◆ Problems to solve:
1. From the text on the FLiACT network's Drosophila research, list every researcher it places at an institution, together with that institution.
2. Carry on the text on the FLiACT network's Drosophila research from its last sentence.

◆ Document excerpt:
Systems neuroscience of Drosophila: from genes to circuits to behaviour

Understanding how the brain works represents one of the greatest challenges in modern science. The mission of the FLiACT network has been to train a group of talented early stage researchers in the concepts and state-of-the art techniques to study integrated brain functions. By working on collaborative projects, the FLiACT fellows have learned to apply interdisciplinary approaches to tackle ambitious questions in neuroscience. They also discovered that multi-lab collaborations represent an effective way to achieve goals intractable by single labs that work in isolation. The FLiACT network focuses on one model organism, the fruit fly Drosophila melanogaster, which represents a premier model system to study the molecular and cellular logic of perception and cognition.

Drosophila offers a unique opportunity to model neural functions from the integration of data pertaining to different scales at which information processing takes place, from the molecules behind the formation and the function of synapses, to the neurons and the neural circuits that underlie particular behaviours. The main goal of the FLiACT network has been to dissect the molecular and cellular mechanisms directing sensory navigation, social behaviours and the modulation of innate responses by internal state. The main scientific results obtained during the lifetime of the FLiACT network cover six major areas:
1) Tool building and paradigm development: The FLiACT network has highlighted the use Drosophila as a model to study the genetic basis of behavioural control and evolutionary adaption. Weinberger´s work at VIB has revealed how changes in the coding sequence of the transcription factor atonal can result in the modification of cell fate specification during the development of sensory organs. At a computational level, Tastekin at CRG has developed mathematical models that predict how sensory neurons encode complex time-varying stimuli and how this information directs navigational decisions. To measure Drosophila social behaviour, Nath at DCI and Liu at Peira have built multiple-animal tracking software capable of quantifying the structure of social interactions in groups of flies. We anticipate that this tracking system will be of general interest to the Drosophila community.
2) Olfactory processing: Due to the turbulent nature of the environment, odorant stimuli are intrinsically stochastic. Smells travel as discontinuous packets of odorant molecules or plumes. FLiACT has attempted to understand how the fly olfactory system controls odour-tracking behaviour based on the detection of naturalistic stimuli. Sayin at MPIN has developed an assay where adult flies are tethered to a spherical treadmill and stimulated by controlled patterns of odour stimuli. With this assay, he has started analysing the orientation response induced by intermittent odour stimulation. In a separate line of research, Mohamed at MPI-CE has studied how flies decide whether an odour is attractive or not. Combining a new behavioural approach (FlyWalk assay) and neurophysiological experiments (2-photon imaging), he is investigating the mechanisms underpinning the integration of attractive and aversive stimuli at the level of the interneuron circuitry of the antennal lobe.
3) Neural computations directing navigational behaviours: Fruit fly larvae have been used as a model to understand how navigational decisions emerge from the integration of sensory signals. Within FLiACT, we focused on two sensory modalities: vision and olfaction. Using fly molecular genetics, Larderet at UNIFR deconstructed the function of the visual circuit of the larva into its components. He tested the role of different types of photoreceptors (PR) in the control of behavioural responses elicited by light of different wavelengths. Results by electron microscopy, show that each PR subtype has its distinct neuronal pathway and that visual interneurons form a functional hierarchy in the circuit.

◆ Input data:
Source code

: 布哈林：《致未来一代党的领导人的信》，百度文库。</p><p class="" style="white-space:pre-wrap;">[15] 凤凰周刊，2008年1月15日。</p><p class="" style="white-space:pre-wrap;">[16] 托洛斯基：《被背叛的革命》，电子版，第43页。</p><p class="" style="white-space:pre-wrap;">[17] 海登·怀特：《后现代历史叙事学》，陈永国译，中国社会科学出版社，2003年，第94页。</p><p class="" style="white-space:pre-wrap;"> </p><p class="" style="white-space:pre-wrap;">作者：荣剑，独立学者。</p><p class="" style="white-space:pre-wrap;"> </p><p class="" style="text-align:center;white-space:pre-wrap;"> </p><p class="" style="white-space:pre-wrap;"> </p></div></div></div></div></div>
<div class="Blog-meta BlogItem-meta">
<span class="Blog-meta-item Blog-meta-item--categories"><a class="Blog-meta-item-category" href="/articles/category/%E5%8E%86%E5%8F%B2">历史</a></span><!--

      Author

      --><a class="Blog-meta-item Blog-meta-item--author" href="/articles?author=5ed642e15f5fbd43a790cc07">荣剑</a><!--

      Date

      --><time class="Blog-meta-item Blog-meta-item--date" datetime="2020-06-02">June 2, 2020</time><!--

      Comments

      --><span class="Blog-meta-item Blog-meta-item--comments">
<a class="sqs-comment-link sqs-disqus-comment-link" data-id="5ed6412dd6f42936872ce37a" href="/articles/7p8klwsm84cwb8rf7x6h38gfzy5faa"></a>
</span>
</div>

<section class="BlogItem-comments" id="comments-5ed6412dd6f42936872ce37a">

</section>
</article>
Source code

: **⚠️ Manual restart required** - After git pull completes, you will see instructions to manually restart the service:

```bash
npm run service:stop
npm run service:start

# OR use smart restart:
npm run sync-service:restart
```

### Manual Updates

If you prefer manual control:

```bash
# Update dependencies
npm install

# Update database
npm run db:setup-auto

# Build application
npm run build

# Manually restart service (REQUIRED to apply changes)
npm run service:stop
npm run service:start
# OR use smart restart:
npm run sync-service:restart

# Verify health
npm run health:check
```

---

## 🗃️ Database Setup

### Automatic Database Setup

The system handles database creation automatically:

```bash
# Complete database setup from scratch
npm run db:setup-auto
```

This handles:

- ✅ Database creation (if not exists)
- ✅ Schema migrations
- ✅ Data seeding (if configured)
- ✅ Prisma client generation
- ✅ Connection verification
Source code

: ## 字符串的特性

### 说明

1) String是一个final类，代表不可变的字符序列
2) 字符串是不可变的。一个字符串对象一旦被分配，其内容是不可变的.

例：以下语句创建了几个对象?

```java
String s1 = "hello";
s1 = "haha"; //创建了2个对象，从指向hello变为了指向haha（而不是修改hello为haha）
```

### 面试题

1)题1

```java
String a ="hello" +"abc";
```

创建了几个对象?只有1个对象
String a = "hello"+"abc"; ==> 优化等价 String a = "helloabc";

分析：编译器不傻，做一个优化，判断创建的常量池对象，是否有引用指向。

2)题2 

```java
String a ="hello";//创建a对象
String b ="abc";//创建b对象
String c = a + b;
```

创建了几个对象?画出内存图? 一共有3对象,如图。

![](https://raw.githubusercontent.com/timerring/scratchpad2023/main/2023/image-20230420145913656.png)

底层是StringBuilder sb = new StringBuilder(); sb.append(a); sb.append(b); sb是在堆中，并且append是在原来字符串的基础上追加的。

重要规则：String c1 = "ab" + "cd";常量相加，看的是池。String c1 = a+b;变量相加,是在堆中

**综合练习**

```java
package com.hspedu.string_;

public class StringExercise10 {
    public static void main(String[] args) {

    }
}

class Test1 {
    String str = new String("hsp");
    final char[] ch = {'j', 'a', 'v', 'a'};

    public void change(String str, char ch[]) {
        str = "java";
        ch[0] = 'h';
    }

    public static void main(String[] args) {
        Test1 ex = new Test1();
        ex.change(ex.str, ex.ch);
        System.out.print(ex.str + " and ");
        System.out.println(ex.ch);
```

◆ Task responses:
1.
Weinberger at VIB
Tastekin at CRG
Nath at DCI
Liu at Peira
Sayin at MPIN
Mohamed at MPI-CE
Larderet at UNIFR

2.
Second, Deogade at the CRG has investigated the neural basis of innate chemotactic behaviour in the larva. Larval chemotaxis involves two types of decisions: when to interrupt and where to direct a turn. In collaboration with Janelia Research Campus (associate partner), he has devised a closed-loop tracker in which the sensorimotor integration of olfactory inputs can be studied by means of optogenetics. In this paradigm light to artificially control the activity of the peripheral olfactory system was used. By remote-controlling olfactory behaviour, we built and tested mathematical models describing the conversion of olfactory inputs into navigational decisions. As for the visual system, we are now using EM tracing to map the circuitry involved in the processing of olfactory inputs.
Unlike larvae, adult flies mostly rely on vision to navigate their environment. Visual navigation necessitates maintaining a balance between wide-field stabilisation and object fixation. Soselisa at IMP has studied how this balance is achieved by the visual system. This work is building on the functional characterization of a group of dorsal neurons previously discovered. Using GFP Reconstitution Across Synaptic Partners (GRASP), she has initiated the mapping of the synaptic partners of the dorsal cluster neurons. This work contributes to massive efforts to comprehensive reconstruct the fly visual system.
4) Behavioural modulation by internal states: We have uncovered that the reproductive state profoundly changes the nutritional requirements of female flies in a way consistent with the increase in sodium appetite observed during the pregnancy of mammals. Walker at CI has investigated how internal states modify neuronal information processing to ensure homeostasis. He found that mating modulates gustatory processing to increase the probability of initiating feeding on salt. This result indicates that the postmating circuit can modify the palatability of specific nutrients.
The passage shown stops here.